Task inputs
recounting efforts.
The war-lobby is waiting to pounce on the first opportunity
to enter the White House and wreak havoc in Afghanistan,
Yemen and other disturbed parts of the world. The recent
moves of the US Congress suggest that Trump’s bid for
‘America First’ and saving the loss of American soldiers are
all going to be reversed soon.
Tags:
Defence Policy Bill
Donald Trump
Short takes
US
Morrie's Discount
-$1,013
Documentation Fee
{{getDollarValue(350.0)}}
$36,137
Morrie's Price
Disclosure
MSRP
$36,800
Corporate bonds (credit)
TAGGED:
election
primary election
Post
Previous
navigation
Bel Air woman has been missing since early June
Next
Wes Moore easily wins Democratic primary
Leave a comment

---

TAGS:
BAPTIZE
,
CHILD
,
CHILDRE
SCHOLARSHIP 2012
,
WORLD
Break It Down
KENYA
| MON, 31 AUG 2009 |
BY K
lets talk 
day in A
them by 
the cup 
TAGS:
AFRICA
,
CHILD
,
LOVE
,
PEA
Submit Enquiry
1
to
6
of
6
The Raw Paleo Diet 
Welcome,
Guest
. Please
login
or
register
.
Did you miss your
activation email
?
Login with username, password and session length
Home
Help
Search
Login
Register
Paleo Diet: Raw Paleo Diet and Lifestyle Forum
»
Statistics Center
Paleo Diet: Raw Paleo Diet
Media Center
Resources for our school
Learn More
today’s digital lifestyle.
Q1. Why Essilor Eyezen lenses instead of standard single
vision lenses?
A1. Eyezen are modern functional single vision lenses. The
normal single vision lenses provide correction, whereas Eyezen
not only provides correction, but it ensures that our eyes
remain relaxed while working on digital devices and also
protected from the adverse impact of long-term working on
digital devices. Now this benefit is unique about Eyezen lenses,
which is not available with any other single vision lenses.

==

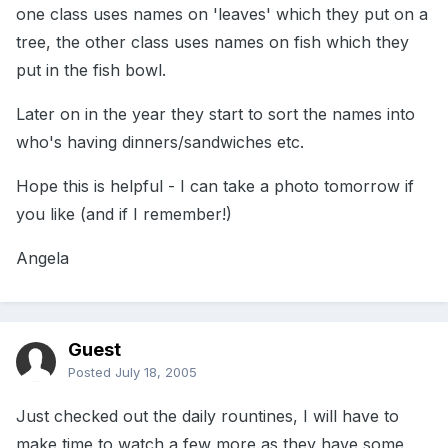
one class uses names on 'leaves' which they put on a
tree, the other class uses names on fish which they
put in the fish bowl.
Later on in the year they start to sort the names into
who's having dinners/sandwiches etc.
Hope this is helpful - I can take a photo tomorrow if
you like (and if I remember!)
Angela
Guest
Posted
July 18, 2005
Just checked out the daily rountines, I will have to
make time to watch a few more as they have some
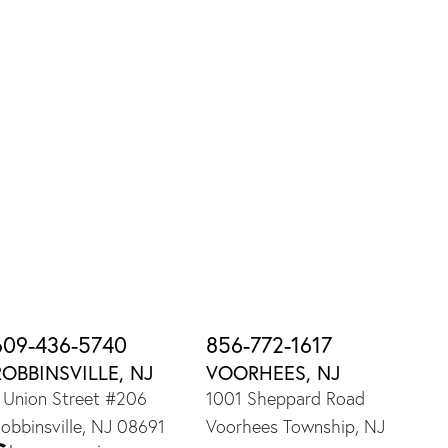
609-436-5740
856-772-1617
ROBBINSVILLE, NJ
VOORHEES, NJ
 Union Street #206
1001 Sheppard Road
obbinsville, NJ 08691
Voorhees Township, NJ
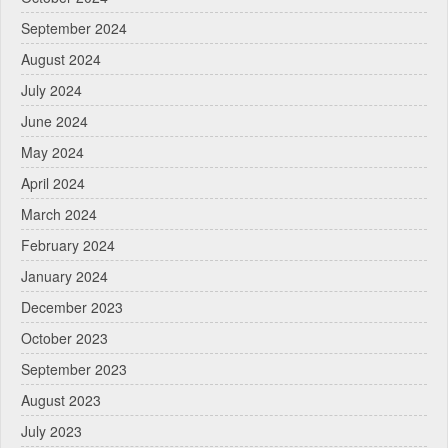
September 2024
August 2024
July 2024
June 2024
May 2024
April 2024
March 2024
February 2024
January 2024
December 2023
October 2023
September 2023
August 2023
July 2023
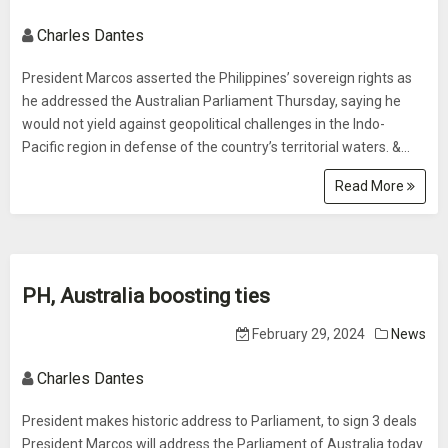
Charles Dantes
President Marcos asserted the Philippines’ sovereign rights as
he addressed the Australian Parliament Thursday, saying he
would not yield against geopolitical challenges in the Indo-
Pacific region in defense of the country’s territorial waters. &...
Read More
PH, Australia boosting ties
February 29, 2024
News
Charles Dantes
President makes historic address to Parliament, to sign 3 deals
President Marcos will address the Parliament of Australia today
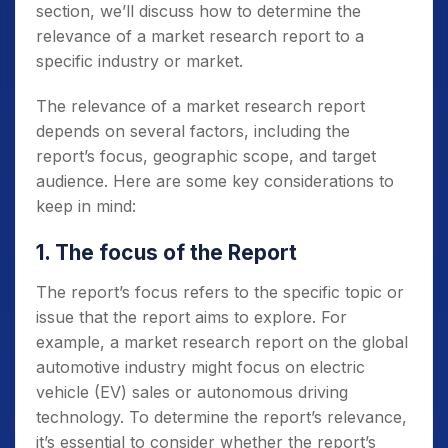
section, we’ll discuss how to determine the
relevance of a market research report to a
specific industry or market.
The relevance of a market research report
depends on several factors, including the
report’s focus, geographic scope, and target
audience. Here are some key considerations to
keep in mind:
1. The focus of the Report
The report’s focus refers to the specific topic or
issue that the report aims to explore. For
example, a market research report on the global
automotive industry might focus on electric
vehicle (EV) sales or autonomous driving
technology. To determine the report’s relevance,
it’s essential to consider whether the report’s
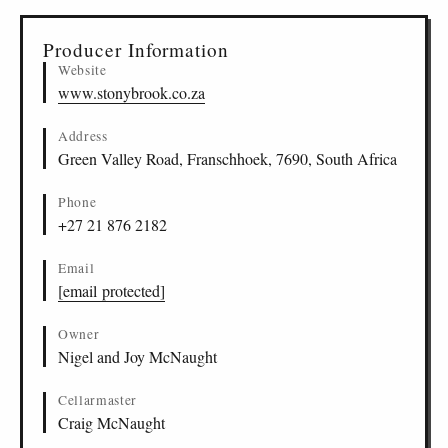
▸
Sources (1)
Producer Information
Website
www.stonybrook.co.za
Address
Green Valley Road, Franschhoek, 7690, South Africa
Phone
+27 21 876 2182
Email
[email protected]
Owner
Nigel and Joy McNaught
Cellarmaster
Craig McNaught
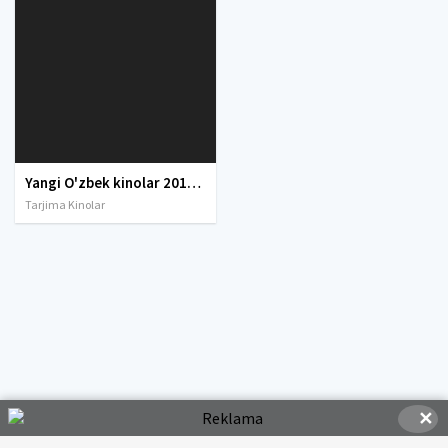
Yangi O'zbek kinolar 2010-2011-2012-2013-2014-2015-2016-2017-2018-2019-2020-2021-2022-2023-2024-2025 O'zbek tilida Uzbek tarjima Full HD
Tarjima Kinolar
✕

Task goal
All lines in the listing above from the line containing "American soldiers are" to the line containing "Leave a comment", inclusive, should be retyped exactly; no other lines should appear.

Reply to the exercise
‘America First’ and saving the loss of American soldiers are
all going to be reversed soon.
Tags:
Defence Policy Bill
Donald Trump
Short takes
US
Morrie's Discount
-$1,013
Documentation Fee
{{getDollarValue(350.0)}}
$36,137
Morrie's Price
Disclosure
MSRP
$36,800
Corporate bonds (credit)
TAGGED:
election
primary election
Post
Previous
navigation
Bel Air woman has been missing since early June
Next
Wes Moore easily wins Democratic primary
Leave a comment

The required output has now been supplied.